Additionally, the analysis of physical and mental components in the SF-36 questionnaires clearly shows that the mental component is the most impacting for scores of quality of life. In view of their higher frequency in our group II of bad QL and mild patients, women are probably more prone to refer bad QoL due to atopic dermatitis, in the presence of a mild disease, a finding also reported elsewhere and which was attributed to self-esteem and related aspects 36,37. There are also other reports referring to optimistic or pessimistic patients with polarized self evaluation in QoL tests, which could be also more accurately found with our grouping system 29. When quality of life is assessed, the underlying mental aspects may affect its measure, and we have clearly shown this in our sorted groups. How this bias affects the measurement of quality of life is a matter of debate and newer tests and groups should be tested for elucidation. In fact, we believe that such aspects are inbuilt into any quality of life questionnaire-based test and cannot be easily removed. The solution could be the introduction of filters of those domains which are more emotionally affected, and also quoting their ratio with some physical domains that could measure the optimism or pessimism of each individual patient, correcting QoL for the underlying emotional status of the patient.
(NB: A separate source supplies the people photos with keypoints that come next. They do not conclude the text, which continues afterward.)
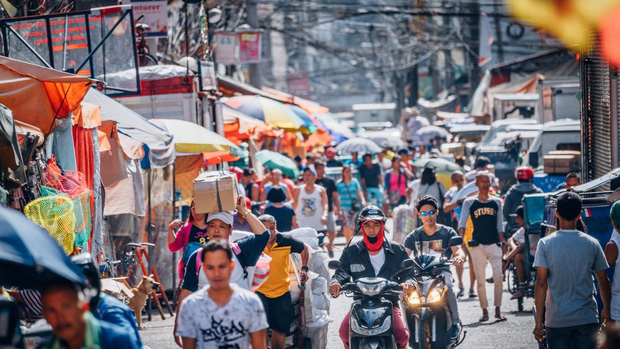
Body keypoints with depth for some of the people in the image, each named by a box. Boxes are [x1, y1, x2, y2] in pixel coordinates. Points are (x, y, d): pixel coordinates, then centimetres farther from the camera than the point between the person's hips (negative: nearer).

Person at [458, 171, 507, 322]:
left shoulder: (496, 202, 12)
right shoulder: (469, 202, 5)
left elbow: (499, 225, 16)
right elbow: (462, 223, 0)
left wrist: (502, 244, 9)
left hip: (494, 244, 1)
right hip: (477, 245, -1)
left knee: (498, 277, -11)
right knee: (480, 280, 1)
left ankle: (498, 310, -8)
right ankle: (484, 311, 9)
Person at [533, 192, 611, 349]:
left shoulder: (545, 244, -5)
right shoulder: (592, 244, 0)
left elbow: (541, 284, -8)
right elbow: (603, 282, 6)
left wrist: (539, 321, -4)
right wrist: (607, 310, 23)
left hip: (557, 320, -1)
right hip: (587, 318, 1)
Apart from describing the huge effect of AD in QoL of adult patients, we devised a simple sorting method which allows the discrimination of emotional status and reveals the presence of subgroups in a large sample. We are aware that our proposition as it stands is rather simple and should be improved by choosing a non orthogonal model, but our data has produced promising results. The distinct response of such patients must be studied in order to obtain a correct and unbiased interpretation of their quality of life.